- **Document passage**
1381. Which of the following is not applied in capital budgeting ?

A. Cash flows be calculated in incremental terms
B. All costs and benefits are measured on cash basis
C. All accrued costs ad revenues be incorporated *
D. All benefits are measured on after tax basis

1382. Evaluation of capital budgeting proposals is based on cash flows because _______.

A. Cash flows are easy to calculate
B. Cash flows are suggested by SEBI
C. Cash is more important than profit *
D. None of the above

1383. Which of the following is not included in incremental A flows ?

A. Opportunity Costs
B. Sunk costs *
C. Change in Working capital
D. Inflation effect

1384. A proposal is not a capital budgeting proposal if it _______.

A. Is related to fixed assets
B. Brings long-term benefits
C. Brings short-term benefits only *
D. has very large investment

1385. In capital budgeting, sunk cost is excluded because it is ________.

[Extrinsic camera parameter data]
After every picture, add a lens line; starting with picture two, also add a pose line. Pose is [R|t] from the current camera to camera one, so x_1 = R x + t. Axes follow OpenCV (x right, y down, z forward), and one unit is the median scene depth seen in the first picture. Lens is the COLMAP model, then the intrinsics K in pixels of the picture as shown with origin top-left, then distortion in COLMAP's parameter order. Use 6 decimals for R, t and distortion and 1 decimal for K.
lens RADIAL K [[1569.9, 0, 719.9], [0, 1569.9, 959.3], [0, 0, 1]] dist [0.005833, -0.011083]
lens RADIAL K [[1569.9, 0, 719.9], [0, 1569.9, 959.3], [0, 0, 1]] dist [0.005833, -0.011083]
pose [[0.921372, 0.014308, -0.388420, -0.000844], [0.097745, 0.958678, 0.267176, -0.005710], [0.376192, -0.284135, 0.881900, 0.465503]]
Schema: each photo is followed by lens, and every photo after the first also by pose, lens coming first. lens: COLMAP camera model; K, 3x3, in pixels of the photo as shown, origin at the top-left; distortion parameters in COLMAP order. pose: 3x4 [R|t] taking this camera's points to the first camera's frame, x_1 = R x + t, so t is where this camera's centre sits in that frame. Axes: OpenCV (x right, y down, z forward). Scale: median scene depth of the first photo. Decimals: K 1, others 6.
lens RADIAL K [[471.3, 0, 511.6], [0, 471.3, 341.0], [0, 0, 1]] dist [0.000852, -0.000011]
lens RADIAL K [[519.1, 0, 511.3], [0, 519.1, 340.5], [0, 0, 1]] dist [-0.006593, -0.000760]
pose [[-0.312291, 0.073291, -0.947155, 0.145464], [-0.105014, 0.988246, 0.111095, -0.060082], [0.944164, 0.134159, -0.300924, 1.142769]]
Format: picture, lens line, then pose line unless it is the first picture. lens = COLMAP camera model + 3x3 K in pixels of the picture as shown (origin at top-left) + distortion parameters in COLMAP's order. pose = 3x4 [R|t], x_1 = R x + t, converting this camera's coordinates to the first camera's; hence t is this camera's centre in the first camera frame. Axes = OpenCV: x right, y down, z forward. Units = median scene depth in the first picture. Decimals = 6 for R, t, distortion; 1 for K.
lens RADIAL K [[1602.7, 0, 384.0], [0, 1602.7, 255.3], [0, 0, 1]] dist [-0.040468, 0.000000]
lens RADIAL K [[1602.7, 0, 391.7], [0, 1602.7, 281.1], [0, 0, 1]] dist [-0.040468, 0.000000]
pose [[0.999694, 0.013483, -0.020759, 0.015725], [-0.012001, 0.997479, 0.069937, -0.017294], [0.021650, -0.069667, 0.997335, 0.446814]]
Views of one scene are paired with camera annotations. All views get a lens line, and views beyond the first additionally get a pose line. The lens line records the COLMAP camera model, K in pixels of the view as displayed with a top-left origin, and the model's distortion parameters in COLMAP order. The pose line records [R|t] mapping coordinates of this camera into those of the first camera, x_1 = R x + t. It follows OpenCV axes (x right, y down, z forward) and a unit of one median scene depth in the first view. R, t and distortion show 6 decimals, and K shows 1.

- **Task to complete**
Reproduce the capital budgeting quiz between "1384. A proposal" and "because it is ________.", inclusive, substituting "returns" for "benefits".

- **Answer box**
1384. A proposal is not a capital budgeting proposal if it _______.

A. Is related to fixed assets
B. Brings long-term returns
C. Brings short-term returns only *
D. has very large investment

1385. In capital budgeting, sunk cost is excluded because it is ________.